Street Art dans le quartier Anneessens
Stephanie Lemmens
Thomas travaille chez Hubbie, en tant que coordinateur du bénévolat et du travail communautaire. Antoine est un artiste qui a un faible pour les espaces publics. Ensemble, ils ont participé à une expérience d'art inclusif où les participant.e.s de Hubbie et les étudiant.e.s de l'Atheneum Brussel ont pu travailler sur le Street Art. La conteuse Stéphanie est allée à leur rencontre.
Un studio convivial et festif
Hubbie dispose d'un studio à 1000 Bruxelles, à proximité de leur centre d'activités situé de l'autre côté de la place Anneessens. C'est là que j'ai rendez-vous avec Antoine et Thomas, une heure avant le début de l'atelier parcours. Antoine vient d'être papa, ses petits yeux le trahissent, mais son enthousiasme n'en est pas moins grand. "L'atelier, c'est une leçon de lenteur", dit-il avant même que nous ne démarrions. "Il s'agit d'une douzaine d'ateliers qui ont lieu tous les vendredis après-midi pendant deux mois. À 14h, les gens de Hubbie arrivent, un groupe diversifié d'une douzaine de participants avec des handicaps intellectuels qui se réjouissent de créer en collaboration avec les élèves de l'Atheneum Brussel. Ils nous rejoignent entre 15h et 16h".

Pendant cette dernière heure, c'est un véritable défi pour Thomas et Antoine, de maintenir le groupe engagé de manière ouverte et ludique et de travailler ensemble sur une création artistique. Antoine : "Nous n'avons qu'une heure pour travailler sur le projet avec tout le monde, mais à ce moment-là, l'atelier est toujours particulièrement convivial et festif".
Je suis frustré de voir comment les personnes en situation de handicap sont cachées dans notre société, comme si elles étaient des éléments perturbateurs. Je veux pouvoir donner à ces personnes leur place dans la société.

■ **EXTRAIT DE DONNÉES**:
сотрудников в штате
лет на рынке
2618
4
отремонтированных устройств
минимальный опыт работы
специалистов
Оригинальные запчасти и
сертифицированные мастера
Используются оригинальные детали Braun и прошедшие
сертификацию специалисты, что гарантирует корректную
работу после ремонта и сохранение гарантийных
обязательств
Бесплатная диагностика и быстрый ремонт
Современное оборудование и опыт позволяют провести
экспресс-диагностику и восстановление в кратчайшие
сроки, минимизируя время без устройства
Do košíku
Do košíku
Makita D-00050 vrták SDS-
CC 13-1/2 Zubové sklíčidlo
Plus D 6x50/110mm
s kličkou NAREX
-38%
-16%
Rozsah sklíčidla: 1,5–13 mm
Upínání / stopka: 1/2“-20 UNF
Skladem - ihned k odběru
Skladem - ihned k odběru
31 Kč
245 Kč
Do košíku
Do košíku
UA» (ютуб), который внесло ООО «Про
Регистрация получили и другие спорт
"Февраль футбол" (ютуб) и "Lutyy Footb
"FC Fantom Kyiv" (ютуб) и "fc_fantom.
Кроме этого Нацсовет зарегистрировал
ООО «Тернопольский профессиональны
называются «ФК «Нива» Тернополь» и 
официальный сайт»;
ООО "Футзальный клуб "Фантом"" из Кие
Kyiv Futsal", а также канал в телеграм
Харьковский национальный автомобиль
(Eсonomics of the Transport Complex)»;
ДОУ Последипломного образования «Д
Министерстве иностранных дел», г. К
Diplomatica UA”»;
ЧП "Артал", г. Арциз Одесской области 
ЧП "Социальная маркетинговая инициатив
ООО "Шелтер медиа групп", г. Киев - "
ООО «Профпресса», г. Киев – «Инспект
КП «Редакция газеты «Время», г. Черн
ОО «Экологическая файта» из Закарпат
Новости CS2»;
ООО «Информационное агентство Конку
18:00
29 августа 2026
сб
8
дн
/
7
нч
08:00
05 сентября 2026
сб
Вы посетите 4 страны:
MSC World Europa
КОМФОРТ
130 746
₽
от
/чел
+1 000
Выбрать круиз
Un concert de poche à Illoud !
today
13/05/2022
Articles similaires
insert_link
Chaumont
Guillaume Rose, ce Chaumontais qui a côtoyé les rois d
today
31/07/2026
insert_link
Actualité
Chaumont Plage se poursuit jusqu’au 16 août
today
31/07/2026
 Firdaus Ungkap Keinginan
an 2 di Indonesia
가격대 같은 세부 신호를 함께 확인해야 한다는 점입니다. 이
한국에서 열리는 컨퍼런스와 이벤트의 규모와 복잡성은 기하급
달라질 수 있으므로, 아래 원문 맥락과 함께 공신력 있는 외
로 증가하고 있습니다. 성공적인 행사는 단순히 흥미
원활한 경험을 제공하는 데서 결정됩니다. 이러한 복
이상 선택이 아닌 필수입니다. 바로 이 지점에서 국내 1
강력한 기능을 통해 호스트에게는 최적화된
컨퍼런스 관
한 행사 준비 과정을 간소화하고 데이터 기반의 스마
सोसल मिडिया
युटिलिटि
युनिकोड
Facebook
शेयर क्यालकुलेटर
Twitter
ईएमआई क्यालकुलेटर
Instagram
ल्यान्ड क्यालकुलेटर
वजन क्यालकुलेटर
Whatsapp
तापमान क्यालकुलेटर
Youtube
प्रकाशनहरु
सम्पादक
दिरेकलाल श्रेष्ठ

■ **CONSIGNE A**: Résumez en deux phrases le texte sur le Street Art dans le quartier Anneessens.
■ **CONSIGNE B**: Les affirmations suivantes concordent-elles avec le texte sur le Street Art dans le quartier Anneessens ? Pour chacune, répondez par oui ou par non, puis citez les mots décisifs du texte. (i) Le studio de Hubbie se trouve à 1000 Bruxelles. (ii) Les ateliers ont lieu tous les mercredis matin. (iii) Antoine est coordinateur du bénévolat chez Hubbie.
■ **CONSIGNE C**: Extrayez du texte sur le Street Art dans le quartier Anneessens le passage qui va de « Street Art dans » jusqu'à « à leur rencontre. » inclus.

■ **RÉPONSE A**: Thomas, coordinateur du bénévolat et du travail communautaire chez Hubbie, et l'artiste Antoine ont participé à une expérience d'art inclusif dans laquelle des participant.e.s de Hubbie et des étudiant.e.s de l'Atheneum Brussel ont travaillé sur le Street Art. L'atelier compte une douzaine de séances, le vendredi après-midi pendant deux mois, et la dernière heure, consacrée au travail commun sur le projet, est décrite comme toujours particulièrement conviviale et festive.

■ **RÉPONSE B**:
(i) Oui : « Hubbie dispose d'un studio à 1000 Bruxelles ».
(ii) Non : « tous les vendredis après-midi pendant deux mois ».
(iii) Non : « Antoine est un artiste qui a un faible pour les espaces publics ».

■ **RÉPONSE C**:
Street Art dans le quartier Anneessens
Stephanie Lemmens
Thomas travaille chez Hubbie, en tant que coordinateur du bénévolat et du travail communautaire. Antoine est un artiste qui a un faible pour les espaces publics. Ensemble, ils ont participé à une expérience d'art inclusif où les participant.e.s de Hubbie et les étudiant.e.s de l'Atheneum Brussel ont pu travailler sur le Street Art. La conteuse Stéphanie est allée à leur rencontre.